■ WORKING DATA
+---+
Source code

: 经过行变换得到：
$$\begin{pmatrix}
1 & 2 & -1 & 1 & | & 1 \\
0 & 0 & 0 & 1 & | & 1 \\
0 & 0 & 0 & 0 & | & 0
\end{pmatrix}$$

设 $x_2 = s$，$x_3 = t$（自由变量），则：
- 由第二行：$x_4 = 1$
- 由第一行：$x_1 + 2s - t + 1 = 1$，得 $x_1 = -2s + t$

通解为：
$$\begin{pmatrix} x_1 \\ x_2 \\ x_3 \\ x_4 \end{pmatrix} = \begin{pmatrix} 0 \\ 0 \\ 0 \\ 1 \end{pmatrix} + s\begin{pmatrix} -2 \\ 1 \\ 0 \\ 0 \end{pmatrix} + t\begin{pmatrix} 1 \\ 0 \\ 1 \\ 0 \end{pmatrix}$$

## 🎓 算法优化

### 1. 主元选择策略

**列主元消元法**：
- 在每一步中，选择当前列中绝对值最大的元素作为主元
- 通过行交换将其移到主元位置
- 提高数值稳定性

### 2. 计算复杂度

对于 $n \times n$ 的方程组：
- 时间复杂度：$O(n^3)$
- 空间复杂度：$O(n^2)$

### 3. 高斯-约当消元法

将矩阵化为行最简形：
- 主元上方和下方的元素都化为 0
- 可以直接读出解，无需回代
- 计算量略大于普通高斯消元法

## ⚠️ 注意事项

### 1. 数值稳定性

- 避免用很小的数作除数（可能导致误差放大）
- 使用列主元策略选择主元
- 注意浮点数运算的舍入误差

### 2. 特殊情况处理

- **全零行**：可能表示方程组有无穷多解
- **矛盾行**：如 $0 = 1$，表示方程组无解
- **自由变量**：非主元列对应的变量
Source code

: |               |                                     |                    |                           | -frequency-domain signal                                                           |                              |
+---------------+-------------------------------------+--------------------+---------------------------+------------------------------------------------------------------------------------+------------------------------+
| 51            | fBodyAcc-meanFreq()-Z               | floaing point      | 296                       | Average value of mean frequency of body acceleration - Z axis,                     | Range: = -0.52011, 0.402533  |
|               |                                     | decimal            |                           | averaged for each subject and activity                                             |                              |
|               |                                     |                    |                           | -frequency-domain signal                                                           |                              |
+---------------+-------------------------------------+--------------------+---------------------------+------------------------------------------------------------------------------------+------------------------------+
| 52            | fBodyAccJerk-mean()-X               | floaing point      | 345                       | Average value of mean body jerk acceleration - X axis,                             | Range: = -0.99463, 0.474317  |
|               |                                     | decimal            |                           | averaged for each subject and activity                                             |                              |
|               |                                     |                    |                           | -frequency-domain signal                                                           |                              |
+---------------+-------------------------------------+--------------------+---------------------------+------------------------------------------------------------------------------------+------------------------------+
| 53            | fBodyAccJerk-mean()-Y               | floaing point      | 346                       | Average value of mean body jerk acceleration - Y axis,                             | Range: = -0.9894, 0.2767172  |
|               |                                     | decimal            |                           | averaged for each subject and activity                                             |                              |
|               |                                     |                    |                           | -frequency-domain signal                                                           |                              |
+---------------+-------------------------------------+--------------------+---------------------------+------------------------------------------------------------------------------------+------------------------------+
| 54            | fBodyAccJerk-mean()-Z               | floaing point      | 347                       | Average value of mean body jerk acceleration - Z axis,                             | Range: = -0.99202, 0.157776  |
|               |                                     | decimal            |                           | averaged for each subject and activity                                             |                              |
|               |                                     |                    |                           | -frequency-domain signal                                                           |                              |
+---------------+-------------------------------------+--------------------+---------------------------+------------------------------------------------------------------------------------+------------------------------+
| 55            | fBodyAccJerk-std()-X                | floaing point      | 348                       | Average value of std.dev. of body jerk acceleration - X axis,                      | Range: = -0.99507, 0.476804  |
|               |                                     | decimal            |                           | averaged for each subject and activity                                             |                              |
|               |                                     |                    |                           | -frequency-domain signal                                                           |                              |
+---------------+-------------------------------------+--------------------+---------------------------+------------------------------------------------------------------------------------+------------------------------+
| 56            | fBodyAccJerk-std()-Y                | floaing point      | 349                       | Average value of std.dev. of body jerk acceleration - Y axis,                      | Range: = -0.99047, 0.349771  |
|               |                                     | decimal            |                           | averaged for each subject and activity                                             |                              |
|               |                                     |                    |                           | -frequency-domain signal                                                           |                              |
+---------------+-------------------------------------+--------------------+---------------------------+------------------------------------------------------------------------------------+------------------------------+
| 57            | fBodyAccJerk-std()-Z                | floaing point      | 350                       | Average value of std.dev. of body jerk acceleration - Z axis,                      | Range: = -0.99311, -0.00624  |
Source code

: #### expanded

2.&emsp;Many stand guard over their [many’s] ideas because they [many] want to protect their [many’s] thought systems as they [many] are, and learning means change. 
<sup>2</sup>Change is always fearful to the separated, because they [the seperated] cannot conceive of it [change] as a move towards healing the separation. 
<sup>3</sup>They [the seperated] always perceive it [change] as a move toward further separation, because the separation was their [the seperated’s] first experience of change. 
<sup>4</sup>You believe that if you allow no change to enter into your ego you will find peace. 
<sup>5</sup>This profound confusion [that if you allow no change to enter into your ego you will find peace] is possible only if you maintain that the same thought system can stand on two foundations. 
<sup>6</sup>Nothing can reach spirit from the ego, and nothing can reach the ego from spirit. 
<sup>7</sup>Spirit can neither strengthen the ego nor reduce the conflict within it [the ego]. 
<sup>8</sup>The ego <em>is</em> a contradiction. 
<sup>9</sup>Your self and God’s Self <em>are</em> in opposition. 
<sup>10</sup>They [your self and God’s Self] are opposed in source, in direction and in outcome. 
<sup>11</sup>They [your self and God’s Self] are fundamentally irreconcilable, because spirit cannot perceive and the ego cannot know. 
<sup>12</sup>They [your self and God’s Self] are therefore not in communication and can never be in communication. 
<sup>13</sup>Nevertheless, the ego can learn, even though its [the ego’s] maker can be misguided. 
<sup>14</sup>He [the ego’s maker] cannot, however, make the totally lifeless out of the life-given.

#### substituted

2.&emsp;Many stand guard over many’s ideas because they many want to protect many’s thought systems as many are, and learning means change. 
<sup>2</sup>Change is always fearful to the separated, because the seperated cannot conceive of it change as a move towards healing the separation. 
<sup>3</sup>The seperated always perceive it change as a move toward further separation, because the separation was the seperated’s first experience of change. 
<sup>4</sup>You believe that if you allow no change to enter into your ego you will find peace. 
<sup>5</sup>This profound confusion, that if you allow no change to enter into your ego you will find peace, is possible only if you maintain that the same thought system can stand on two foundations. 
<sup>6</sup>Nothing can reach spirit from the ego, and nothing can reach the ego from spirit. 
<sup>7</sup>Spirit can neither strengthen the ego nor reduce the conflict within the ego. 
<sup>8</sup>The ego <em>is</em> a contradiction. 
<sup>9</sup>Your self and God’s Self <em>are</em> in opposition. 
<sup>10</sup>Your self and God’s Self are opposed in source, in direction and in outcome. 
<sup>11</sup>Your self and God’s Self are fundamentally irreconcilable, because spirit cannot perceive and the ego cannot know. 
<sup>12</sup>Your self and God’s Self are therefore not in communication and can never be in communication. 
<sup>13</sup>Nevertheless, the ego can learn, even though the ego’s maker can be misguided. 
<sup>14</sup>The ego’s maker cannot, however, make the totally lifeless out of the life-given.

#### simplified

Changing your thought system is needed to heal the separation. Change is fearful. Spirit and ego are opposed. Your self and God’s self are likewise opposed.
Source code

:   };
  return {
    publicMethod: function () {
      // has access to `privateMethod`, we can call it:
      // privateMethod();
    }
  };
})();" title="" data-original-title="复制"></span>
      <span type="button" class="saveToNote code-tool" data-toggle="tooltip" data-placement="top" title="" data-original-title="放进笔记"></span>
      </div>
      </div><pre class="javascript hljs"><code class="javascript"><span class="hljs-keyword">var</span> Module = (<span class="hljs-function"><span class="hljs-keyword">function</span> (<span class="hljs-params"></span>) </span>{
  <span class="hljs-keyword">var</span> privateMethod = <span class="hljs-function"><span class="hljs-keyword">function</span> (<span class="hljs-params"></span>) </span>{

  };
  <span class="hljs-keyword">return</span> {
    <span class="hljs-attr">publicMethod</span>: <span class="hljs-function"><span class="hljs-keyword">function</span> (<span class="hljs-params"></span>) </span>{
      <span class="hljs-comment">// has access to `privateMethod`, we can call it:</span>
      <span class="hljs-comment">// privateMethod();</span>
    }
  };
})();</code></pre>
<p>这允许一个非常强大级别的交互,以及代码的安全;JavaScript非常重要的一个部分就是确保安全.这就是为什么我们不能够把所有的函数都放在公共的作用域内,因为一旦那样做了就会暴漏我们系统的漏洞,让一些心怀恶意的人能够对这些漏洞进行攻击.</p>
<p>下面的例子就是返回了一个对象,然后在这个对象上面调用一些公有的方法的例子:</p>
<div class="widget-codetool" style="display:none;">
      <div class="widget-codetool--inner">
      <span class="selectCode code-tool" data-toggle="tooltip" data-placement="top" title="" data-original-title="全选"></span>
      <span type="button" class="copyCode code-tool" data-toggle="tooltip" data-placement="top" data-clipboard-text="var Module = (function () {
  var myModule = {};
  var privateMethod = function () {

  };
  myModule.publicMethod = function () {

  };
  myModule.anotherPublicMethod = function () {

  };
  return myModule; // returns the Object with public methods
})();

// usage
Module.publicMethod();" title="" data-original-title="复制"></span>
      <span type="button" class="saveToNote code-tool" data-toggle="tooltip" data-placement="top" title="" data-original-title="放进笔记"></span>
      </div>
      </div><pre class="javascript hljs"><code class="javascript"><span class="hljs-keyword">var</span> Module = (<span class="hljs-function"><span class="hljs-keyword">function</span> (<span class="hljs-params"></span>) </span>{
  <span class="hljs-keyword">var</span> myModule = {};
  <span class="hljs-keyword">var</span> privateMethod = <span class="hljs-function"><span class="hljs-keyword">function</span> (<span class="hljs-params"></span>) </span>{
+---+
■ AIM OF THE EXERCISE
Count the lines in the items above that contain the string "myModule", treating uppercase and lowercase as different. Reply with the number only.

■ RESPONSE AREA
5